### [Your assignment]
Copy every line from the records below that holds the word "pixels".
*** Data supplied
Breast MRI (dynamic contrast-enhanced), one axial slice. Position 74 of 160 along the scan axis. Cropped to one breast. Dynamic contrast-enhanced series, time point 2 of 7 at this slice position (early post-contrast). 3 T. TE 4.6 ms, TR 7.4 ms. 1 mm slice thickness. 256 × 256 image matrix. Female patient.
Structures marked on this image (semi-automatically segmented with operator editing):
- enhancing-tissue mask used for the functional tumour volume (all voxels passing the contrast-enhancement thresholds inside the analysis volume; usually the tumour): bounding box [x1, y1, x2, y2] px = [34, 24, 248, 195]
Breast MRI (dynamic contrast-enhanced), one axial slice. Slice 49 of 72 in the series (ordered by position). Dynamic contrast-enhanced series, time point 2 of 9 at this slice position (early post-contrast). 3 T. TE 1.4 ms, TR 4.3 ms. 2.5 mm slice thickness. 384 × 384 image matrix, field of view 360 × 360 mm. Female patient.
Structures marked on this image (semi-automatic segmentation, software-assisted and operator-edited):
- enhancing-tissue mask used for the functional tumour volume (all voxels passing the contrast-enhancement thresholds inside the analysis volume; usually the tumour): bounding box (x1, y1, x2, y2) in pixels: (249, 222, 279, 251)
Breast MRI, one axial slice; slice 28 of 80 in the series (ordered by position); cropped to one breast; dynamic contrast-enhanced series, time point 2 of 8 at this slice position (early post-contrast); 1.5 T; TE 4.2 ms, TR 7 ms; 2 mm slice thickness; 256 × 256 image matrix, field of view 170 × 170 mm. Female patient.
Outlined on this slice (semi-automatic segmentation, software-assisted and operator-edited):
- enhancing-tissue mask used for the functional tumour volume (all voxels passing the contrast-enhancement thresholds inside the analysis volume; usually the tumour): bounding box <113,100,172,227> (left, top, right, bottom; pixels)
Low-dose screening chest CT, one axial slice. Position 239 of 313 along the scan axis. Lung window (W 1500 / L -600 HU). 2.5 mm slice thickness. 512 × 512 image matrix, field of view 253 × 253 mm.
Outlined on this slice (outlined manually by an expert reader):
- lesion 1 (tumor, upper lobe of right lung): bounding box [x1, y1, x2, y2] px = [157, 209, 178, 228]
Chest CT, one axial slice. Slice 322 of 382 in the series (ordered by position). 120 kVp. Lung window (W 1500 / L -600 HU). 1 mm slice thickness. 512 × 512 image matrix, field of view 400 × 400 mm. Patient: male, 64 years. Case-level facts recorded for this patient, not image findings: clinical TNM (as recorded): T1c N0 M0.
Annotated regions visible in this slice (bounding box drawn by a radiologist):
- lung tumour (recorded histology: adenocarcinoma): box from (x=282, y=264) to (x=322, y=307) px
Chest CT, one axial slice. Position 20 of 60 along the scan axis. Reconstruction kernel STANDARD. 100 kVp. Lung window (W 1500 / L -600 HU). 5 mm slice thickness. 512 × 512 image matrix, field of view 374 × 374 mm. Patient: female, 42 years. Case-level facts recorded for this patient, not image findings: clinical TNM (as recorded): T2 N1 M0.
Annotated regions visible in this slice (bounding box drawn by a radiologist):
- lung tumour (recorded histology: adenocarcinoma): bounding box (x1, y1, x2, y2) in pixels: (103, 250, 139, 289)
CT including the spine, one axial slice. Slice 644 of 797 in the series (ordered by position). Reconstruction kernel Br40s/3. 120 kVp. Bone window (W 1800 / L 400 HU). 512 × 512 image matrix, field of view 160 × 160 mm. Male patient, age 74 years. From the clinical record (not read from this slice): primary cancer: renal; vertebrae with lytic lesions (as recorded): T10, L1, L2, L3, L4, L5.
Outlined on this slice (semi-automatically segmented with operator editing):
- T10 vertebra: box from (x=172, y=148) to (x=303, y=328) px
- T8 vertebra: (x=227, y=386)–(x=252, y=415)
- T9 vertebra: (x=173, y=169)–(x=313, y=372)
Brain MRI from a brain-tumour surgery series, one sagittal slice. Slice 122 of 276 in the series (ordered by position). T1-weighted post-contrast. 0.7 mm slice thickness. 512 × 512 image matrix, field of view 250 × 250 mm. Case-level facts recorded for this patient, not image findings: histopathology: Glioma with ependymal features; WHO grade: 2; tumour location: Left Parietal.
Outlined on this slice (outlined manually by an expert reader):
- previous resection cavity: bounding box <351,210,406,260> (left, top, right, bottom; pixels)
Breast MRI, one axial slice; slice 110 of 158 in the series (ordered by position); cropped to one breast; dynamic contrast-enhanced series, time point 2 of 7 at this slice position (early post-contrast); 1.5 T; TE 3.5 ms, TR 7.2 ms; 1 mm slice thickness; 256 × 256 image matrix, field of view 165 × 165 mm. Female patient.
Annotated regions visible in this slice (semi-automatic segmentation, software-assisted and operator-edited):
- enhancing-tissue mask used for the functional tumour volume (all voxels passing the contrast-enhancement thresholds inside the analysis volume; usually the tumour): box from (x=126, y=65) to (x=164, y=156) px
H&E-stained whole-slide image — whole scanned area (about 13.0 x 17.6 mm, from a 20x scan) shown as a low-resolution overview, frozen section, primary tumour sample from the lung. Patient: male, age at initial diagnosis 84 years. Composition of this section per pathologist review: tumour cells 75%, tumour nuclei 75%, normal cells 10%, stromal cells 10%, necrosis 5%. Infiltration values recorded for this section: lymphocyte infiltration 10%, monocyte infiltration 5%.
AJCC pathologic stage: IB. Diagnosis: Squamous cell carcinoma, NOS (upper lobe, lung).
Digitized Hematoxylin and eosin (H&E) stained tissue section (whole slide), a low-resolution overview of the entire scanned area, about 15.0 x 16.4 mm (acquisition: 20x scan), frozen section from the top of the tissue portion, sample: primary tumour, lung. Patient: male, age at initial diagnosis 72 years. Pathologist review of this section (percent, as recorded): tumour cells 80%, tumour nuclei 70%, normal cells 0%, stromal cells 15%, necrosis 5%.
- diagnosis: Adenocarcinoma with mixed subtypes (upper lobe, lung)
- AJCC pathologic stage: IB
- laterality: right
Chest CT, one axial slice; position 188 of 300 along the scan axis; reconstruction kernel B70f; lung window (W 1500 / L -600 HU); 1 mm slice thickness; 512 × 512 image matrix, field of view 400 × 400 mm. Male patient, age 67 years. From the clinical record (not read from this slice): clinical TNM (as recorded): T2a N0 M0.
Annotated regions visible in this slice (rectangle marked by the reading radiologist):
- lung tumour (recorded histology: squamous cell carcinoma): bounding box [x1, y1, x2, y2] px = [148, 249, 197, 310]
******
### [Task result]
- enhancing-tissue mask used for the functional tumour volume (all voxels passing the contrast-enhancement thresholds inside the analysis volume; usually the tumour): bounding box (x1, y1, x2, y2) in pixels: (249, 222, 279, 251)
- enhancing-tissue mask used for the functional tumour volume (all voxels passing the contrast-enhancement thresholds inside the analysis volume; usually the tumour): bounding box <113,100,172,227> (left, top, right, bottom; pixels)
- lung tumour (recorded histology: adenocarcinoma): bounding box (x1, y1, x2, y2) in pixels: (103, 250, 139, 289)
- previous resection cavity: bounding box <351,210,406,260> (left, top, right, bottom; pixels)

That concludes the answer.